Just like with AP, a balance sheet will be able to show a summary of all AR within a business, including all of the invoices that clients still owe for any services rendered or work performed.

Typically, your business would bill your customers after selling them products or providing them with various services according to terms that are mutually agreed upon by both parties. For large orders, a business may ask for a larger deposit upfront to secure the transaction, especially if the product being sold is a “custom order” and can’t easily be returned or taken back.

Once the client pays your business, then the payment is recorded and the account is no longer considered “receivable.” As technology continues to advance, many businesses are starting to transition into using automation for their accounts payable and accounts receivable workflows, simplifying the process and improving efficiency.

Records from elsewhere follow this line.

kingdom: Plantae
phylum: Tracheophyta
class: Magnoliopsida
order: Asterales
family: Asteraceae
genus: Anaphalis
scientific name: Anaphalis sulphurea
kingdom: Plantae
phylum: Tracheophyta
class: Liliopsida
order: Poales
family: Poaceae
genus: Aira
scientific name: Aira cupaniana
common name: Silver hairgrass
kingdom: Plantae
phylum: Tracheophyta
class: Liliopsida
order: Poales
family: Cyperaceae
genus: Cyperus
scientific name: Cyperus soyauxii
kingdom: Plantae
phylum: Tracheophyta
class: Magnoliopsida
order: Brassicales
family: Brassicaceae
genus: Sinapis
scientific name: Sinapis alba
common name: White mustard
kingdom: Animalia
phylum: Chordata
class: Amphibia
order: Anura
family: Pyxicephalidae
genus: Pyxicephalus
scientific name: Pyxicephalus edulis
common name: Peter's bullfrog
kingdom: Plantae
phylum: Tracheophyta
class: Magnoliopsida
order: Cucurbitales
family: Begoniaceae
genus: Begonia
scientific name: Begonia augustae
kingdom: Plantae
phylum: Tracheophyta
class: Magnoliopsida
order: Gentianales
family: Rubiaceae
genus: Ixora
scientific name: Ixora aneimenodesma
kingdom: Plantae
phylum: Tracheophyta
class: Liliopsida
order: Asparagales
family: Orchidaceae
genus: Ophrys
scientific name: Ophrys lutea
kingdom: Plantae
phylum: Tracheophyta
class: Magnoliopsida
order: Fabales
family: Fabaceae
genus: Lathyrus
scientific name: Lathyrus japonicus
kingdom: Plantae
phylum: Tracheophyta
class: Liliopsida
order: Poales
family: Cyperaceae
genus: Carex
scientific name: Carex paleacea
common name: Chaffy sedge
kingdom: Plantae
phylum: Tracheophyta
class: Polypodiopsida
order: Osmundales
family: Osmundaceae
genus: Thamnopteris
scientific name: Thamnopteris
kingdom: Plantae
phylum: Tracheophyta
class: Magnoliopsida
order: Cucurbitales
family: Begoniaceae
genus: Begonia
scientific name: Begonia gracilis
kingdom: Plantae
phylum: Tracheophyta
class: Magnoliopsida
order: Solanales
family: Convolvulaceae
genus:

Similarities between AP & AR

When looking at individual transactions, every single invoice is either receivable or payable to one party on either end of the transaction. What one company records as AR the other records as AP, and vice versa, so they are both linked to one another directly.

In order to gain a good understanding of a company’s financial health, both its liabilities in terms of AP and its assets in terms of AR must be looked at in full.

Since AP and AR are so closely related, and whether an invoice is an asset or liability depends on which side of the transaction your business is on, it is important for finance leaders to examine both receivables and payables carefully, and determine what can be optimized and improved upon.

By using AP Automation software, your business can simplify, streamline, and reduce errors throughout your accounts payable and receivable workflows, making it easier on your employees and improving their overall productivity.